Dans son jugement révisé, il apparaît plus simple (et donc plus probable) à Méheust que la population de non-identifiés “naturels” produise des ovnis en “s’accrochant” au culturel, en entrant en résonance avec. Dans un dernier effort d’objectivité et de ne pas renouveler son erreur du passé, il admet toutefois être incapable de le prouver. Mais ajoute que si les ovnis ne résultaient pas d’un tel mécanisme, s’ils relevaient d’un phénomène réellement différent, la coïncidence, objective, entre leur casuistique et science-fiction, serait double. Une sorte de “scandale conceptuel, d’absurdité supplémentaire” comme il aime à le dire.
Force est de constater que la réédition de cet ouvrage est tout aussi savoureuse que la première, même si le goût s’avère différent.
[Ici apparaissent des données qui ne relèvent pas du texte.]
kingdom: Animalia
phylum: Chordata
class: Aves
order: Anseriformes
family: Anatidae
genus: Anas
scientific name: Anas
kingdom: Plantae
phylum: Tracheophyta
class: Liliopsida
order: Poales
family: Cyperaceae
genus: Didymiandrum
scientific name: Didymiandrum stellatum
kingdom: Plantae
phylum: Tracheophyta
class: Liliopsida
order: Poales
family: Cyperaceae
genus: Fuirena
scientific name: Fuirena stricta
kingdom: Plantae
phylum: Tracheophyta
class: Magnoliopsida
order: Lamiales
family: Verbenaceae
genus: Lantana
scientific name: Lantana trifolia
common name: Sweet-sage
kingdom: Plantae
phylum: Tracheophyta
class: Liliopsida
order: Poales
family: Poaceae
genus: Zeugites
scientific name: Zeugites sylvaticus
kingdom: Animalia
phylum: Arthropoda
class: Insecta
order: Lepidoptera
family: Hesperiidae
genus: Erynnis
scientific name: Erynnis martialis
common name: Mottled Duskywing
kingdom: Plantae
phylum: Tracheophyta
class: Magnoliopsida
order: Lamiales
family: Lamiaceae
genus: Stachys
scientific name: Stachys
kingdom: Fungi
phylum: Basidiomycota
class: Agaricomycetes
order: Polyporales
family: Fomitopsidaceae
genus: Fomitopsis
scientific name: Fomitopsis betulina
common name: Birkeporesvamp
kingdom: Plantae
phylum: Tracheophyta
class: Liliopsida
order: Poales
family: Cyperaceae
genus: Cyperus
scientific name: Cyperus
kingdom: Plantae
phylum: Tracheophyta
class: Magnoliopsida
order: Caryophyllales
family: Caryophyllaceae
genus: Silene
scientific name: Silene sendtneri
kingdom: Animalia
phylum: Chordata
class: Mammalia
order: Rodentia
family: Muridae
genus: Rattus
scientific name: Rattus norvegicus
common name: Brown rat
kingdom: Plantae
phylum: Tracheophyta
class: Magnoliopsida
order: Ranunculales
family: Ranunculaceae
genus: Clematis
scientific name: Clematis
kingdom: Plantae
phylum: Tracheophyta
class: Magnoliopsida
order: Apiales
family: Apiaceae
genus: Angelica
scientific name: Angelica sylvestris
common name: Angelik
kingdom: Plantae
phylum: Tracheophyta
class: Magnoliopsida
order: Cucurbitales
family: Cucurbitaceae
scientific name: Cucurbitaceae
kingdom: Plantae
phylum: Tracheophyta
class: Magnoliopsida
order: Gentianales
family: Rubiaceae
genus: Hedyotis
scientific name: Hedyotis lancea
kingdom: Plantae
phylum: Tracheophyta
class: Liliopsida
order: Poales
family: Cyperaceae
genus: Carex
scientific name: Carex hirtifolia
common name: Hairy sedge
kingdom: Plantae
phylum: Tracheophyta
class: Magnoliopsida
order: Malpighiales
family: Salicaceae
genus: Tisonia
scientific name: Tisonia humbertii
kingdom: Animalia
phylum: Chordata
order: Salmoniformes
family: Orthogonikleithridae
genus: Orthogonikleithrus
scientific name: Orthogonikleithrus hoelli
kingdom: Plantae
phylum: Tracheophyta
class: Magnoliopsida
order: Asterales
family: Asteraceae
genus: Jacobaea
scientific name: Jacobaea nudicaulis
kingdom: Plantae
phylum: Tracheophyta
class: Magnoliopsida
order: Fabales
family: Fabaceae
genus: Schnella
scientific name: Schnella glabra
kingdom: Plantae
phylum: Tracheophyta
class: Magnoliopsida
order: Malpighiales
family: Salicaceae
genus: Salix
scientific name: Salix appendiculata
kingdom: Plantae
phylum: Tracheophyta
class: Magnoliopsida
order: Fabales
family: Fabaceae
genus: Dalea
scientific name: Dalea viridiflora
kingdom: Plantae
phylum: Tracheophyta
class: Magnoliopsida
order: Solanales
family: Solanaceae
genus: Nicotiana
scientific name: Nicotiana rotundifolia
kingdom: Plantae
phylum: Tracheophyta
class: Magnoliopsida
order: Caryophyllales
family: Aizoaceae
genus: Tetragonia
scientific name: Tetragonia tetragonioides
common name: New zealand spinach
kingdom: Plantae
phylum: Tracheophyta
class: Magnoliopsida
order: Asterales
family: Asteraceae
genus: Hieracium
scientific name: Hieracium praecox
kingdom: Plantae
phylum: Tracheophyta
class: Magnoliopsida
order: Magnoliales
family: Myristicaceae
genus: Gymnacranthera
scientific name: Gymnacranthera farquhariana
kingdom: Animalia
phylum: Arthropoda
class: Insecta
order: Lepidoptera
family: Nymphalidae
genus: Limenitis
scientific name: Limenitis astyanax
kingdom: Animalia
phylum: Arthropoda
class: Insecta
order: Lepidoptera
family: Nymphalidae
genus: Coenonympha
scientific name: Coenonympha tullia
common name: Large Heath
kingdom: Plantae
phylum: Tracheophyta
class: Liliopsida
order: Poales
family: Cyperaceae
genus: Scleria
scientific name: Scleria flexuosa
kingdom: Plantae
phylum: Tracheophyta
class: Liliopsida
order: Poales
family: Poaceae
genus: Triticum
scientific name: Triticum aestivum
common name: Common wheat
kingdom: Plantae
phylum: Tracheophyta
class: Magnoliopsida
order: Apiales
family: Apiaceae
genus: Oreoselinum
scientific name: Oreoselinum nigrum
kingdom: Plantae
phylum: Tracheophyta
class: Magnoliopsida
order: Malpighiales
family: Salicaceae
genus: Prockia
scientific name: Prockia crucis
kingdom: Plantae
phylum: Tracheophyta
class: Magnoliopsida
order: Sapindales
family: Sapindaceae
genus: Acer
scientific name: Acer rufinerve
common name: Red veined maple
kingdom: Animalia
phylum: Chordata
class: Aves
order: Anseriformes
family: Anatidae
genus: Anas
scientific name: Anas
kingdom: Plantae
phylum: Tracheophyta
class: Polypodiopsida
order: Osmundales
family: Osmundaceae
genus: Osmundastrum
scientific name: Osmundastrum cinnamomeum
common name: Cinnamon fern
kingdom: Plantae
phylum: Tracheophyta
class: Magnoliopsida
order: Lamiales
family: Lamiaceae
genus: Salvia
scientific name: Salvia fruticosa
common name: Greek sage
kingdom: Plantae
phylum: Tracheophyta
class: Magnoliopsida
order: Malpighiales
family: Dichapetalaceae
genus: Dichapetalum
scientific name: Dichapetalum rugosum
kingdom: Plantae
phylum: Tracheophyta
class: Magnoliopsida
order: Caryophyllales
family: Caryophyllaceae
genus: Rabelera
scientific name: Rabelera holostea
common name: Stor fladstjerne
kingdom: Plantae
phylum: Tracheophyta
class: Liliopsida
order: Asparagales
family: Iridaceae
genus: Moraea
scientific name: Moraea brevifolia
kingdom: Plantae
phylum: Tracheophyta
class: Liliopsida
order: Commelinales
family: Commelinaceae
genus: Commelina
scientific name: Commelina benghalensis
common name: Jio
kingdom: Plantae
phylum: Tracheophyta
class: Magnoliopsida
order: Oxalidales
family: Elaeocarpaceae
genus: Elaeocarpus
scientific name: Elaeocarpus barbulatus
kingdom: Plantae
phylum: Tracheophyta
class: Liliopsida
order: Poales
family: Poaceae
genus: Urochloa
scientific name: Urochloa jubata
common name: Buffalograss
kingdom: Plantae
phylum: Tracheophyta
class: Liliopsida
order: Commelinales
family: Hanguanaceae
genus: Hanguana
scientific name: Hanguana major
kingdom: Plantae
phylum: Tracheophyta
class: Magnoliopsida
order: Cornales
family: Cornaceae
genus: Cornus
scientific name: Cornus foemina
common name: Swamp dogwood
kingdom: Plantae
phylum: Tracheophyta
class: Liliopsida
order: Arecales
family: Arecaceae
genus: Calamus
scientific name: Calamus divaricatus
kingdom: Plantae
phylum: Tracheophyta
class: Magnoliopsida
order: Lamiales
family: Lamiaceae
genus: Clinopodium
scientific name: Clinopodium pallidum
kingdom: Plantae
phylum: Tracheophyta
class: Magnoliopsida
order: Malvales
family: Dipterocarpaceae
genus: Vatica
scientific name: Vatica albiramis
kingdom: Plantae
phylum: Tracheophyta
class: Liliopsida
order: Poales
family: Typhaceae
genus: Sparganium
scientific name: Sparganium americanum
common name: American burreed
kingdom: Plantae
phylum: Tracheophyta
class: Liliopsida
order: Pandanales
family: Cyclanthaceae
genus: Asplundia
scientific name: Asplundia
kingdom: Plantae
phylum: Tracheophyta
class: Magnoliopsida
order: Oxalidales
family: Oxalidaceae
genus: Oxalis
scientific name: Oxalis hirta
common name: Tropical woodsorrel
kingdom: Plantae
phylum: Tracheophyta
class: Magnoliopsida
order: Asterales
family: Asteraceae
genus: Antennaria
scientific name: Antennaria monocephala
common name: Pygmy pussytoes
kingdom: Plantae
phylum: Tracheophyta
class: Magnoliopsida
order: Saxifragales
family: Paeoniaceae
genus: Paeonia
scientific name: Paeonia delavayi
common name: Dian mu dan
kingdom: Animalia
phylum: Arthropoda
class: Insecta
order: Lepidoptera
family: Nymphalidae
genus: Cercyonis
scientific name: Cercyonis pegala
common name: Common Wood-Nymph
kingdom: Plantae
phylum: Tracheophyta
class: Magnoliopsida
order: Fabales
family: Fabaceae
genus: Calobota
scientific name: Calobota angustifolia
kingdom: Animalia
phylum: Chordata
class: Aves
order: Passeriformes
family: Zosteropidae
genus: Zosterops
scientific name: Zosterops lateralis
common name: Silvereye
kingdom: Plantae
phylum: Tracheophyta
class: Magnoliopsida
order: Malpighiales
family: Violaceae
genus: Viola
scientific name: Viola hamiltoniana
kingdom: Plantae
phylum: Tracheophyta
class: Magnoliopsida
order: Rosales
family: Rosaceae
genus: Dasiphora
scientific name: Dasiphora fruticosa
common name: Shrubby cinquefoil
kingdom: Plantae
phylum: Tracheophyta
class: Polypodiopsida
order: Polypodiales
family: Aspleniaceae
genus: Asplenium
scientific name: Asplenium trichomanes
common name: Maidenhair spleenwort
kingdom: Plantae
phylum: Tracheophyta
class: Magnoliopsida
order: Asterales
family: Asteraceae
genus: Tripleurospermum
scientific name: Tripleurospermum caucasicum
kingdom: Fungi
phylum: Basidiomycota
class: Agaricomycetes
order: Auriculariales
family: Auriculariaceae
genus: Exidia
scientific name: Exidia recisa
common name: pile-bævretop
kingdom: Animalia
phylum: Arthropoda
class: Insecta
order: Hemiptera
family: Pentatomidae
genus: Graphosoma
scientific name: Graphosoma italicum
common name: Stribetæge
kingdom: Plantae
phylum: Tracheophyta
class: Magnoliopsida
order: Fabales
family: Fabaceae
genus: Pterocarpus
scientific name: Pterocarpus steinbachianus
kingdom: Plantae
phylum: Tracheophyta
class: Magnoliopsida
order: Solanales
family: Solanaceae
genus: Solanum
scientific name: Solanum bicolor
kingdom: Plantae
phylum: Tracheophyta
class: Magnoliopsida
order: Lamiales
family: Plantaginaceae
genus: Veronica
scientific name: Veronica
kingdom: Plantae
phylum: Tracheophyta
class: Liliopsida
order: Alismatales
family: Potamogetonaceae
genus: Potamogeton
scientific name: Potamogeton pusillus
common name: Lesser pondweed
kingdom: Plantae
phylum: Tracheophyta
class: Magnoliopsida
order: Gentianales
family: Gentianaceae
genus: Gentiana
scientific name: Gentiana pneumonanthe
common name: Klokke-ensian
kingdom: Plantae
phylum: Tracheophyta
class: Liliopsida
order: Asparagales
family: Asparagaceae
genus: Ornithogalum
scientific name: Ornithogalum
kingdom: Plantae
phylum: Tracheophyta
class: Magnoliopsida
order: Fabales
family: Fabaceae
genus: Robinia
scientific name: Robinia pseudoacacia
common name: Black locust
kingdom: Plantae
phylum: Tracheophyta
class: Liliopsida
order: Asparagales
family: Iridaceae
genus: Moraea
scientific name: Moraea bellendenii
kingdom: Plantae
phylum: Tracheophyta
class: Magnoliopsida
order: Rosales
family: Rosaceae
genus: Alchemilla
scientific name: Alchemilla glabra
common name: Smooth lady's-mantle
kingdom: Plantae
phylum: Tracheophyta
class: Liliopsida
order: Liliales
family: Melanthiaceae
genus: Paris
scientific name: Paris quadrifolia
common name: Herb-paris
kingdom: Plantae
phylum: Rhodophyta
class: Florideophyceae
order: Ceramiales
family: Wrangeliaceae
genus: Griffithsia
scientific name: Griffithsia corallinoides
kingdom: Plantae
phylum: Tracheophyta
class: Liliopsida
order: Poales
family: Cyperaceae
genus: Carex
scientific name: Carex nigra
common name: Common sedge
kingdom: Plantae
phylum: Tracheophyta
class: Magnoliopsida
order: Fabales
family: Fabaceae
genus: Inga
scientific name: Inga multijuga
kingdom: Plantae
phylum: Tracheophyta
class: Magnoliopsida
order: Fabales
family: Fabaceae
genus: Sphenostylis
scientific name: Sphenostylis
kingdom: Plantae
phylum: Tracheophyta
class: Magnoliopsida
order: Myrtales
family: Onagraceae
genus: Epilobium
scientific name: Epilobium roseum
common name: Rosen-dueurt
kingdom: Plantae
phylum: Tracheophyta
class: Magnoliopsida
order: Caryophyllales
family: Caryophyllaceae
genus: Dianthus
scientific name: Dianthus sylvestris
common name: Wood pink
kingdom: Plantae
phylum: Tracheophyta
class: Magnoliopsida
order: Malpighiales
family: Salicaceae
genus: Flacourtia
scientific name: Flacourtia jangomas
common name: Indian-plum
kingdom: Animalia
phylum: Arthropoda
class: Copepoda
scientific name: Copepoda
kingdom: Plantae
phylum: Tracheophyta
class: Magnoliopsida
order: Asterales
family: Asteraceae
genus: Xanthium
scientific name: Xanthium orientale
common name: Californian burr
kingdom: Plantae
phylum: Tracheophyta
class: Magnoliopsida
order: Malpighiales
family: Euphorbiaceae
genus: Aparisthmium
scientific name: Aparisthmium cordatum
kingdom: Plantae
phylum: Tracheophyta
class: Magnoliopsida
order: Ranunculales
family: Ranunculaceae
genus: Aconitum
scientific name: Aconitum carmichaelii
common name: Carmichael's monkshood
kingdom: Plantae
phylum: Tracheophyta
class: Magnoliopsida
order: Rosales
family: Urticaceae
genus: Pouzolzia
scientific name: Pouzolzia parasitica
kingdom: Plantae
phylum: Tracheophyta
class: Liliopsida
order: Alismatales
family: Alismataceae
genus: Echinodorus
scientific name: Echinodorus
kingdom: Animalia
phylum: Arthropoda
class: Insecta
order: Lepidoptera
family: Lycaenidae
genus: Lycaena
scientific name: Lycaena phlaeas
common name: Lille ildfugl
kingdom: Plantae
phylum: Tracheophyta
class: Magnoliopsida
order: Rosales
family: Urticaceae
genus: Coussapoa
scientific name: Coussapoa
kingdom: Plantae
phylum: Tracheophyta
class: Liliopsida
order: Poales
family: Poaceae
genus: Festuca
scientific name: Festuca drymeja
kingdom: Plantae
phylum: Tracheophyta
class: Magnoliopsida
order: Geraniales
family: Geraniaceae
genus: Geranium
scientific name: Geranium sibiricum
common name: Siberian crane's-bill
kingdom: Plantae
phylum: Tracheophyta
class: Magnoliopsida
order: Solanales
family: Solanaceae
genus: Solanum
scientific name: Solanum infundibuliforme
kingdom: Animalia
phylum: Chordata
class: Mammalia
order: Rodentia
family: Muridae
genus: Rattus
Inchangé dans son contenu, il est augmenté d’une meilleure iconographie, d’un “cahier critique” (les réactions à l’ancienne édition) et surtout de cette épaisse préface “30 ans après”, qui vaut le livre à elle seule. Ou plutôt le complète, et le reconsidère avec un recul plus qu’intéressant. Méheust est sans doute le chercheur le plus honnête que j’ai pu lire en ufologie, même s’il n’est pas le seul à avoir eu le courage de remettre en cause ses travaux précédents (Thierry Pinvidic ne conseillerait pas aujourd’hui Le Noeud Gordien, pas plus que Jacques Scornaux A la recherche des ovnis). Les remises en cause qu’il s’inflige ne résultent que de connaissances supplémentaires qu’il acquiert, et d’un recul sur son propre travail. On aurait aimé savoir comment un tel regard neuf s’appliquait à ses autres travaux, tels celui sur la vague belge.